Ubuntu 10.10 and Citrix

Many of us with the opportunity to work from home will have met up with logging via a Citrix server. With that in mind, I set to getting an ICA client going on my main Ubuntu box at home. There is information scattered about the web in the form of question on the Ubuntu forum and a step-by-step guide by Liberian Geek. To summarise the process that I followed here, you have to download a copy of the Citrix Receiver installer for Linux from the company’s website. There, you’ll see DEB and RPM packages along with a tarball for other systems. The latter needs a bit more work so I got the x86 DEB package and installed that in the usual way using Ubuntu’s Software Centre to do the installation following the download. Needing to start the Citrix connection via a browser session meant that a browser restart was needed too. That wasn’t the end of the leg work because Thawte certificate errors were to stop me in my tracks until I downloaded their root certificates from their website. Once the zip file was on my PC, I extracted it and copied the required certificate (Thawte Server CA.cer from the thawte Server CA directory) to /usr/lib/ICAClient/keystore/cacerts on my system; it helped that the error message had told me which was the one I needed from the collection in the zip file. With that matter addressed, the connection happened without a glitch and I was able to get to working without recourse to a Windows virtual machine. For once, Linux wasn’t to be excluded from one of the ways of using computers that has been getting more prevalent these days.

Update 2012-04-14: On an equivalent installation on Linux Mint Debian Edition, I found that the installation location for the certificate had moved to /opt/Citrix/ICAClient/keystore/cacerts. This was for the 64-bit edition.

Update 2012-12-17: The above applied to an installation of version 12.10 on 32-bit Ubuntu GNOME Remix too.

A lot of work ahead

Curiosity recently got the better of me and I decided to have a look at the first alpha release of Ubuntu 11.04, both in a VirtualBox virtual machine and on a spare PC that I have. They always warn you about alpha releases of software and the first sight of Ubuntu was in keeping with this. The move to using Unity as a desktop environment is in train and it didn’t work perfectly on either of the systems on which I tried it, not a huge surprise really. There wasn’t any sign of a top panel or one at the side and no application had its top bar, either. It looks as if others may have got on better but it may have been to my doing an in situ upgrade rather than a fresh installation. Doing the latter might be an idea but I may wait for the next alpha release first. Still, it looks as if we’ll be getting Firefox 4 so the change of desktop isn’t going to be the only alteration. All in all, it looks as if Natty Narwhal will be an interesting Ubuntu release with more change than is usually the case. In the meantime, I’ll keep tabs on how development goes so as to be informed before the time to think about upgrading comes around. So far, it’s early days and there a few months to go yet.

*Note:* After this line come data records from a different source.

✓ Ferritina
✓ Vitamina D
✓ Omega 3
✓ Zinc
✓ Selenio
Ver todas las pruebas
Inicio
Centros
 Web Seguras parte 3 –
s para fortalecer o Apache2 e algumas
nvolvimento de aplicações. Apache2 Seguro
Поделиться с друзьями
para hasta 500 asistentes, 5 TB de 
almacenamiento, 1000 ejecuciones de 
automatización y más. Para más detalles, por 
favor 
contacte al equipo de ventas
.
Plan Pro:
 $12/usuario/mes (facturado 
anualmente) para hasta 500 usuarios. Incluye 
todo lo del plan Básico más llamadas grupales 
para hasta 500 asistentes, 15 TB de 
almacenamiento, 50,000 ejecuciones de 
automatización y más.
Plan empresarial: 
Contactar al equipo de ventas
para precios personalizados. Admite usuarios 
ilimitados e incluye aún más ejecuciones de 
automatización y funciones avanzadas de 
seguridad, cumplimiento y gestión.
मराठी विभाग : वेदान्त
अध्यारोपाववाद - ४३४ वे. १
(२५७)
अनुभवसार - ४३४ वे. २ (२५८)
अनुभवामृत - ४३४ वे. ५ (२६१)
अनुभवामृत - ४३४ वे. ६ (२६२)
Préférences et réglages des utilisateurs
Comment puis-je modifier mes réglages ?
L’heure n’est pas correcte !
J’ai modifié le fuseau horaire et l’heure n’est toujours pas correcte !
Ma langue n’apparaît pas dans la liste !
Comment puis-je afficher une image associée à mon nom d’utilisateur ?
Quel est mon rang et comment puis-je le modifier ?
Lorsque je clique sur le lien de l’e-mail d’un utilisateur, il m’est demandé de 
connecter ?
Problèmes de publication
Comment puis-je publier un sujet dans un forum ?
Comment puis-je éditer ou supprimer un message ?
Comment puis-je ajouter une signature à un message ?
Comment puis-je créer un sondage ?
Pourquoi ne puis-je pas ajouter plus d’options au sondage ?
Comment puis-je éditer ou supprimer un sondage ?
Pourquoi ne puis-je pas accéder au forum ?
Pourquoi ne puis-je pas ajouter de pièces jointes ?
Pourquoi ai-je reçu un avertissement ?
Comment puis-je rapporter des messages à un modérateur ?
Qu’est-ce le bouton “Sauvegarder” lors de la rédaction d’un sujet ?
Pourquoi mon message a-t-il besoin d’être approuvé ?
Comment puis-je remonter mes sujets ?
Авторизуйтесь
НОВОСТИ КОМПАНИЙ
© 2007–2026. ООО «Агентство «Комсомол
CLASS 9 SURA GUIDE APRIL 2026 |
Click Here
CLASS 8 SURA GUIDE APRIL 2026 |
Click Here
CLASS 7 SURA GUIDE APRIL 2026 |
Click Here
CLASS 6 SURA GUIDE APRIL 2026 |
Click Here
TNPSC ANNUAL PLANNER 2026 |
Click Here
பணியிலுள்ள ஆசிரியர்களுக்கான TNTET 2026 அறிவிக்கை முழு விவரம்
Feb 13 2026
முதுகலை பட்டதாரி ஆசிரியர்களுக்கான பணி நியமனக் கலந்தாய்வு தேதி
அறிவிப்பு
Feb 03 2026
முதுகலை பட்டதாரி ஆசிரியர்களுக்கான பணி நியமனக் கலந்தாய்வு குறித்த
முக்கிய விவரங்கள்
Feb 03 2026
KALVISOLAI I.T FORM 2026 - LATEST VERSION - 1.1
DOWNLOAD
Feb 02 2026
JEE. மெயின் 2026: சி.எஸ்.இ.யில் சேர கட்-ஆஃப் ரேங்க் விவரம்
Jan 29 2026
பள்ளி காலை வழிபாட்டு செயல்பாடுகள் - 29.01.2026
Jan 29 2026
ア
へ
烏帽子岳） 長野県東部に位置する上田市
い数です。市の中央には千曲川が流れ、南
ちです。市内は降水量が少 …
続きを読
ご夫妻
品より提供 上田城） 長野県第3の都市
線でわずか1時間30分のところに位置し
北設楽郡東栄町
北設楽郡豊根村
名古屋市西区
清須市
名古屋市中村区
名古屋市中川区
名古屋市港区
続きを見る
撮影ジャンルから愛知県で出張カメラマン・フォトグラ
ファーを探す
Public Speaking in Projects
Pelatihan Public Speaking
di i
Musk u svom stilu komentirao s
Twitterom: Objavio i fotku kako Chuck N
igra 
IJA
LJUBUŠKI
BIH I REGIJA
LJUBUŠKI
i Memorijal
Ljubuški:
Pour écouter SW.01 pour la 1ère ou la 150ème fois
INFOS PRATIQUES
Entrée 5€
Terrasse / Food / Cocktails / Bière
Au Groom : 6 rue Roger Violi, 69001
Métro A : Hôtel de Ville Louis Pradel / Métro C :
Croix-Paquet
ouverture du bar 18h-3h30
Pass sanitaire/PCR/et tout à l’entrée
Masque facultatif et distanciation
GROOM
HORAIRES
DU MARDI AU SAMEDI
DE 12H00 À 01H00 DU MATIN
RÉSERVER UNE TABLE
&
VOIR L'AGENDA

On upgrading from Fedora 13 to Fedora 14

My Fedora box recently got upgraded to the latest version of the distribution (14) and I stuck to a method that I have used successfully before and one that isn’t that common with variants of Linux either. What I did was to go to the Fedora website and download a full DVD image, burn it to a disk and boot from that. Then, I chose the upgrade option from the menus and all went smoothly with only commonplace options needing selection from the menus and no data was lost either. Apparently. this way of going about things is only offered by the DVD option because the equivalent Live CD versions only do full installations.

However, there was another option that I fancied trying but was stymied by messages about a troublesome Dropbox repository. As I later discovered, that would have been easily sorted but I went for a tried and tested method instead. This was a pity because only two commands would have needed to be issued when logged in as root and it would have been good to have had a go with them:

yum update yum
yum --releasever=14 update --skip-broken

These may have done what I habitually do with Ubuntu upgrades but trying them out either will have to await the release of the next version or my getting around to setting up a Fedora virtual machine to see what happens. The latter course of action might be sensible anyway to see if all works without any problem before doing it for a real PC installation.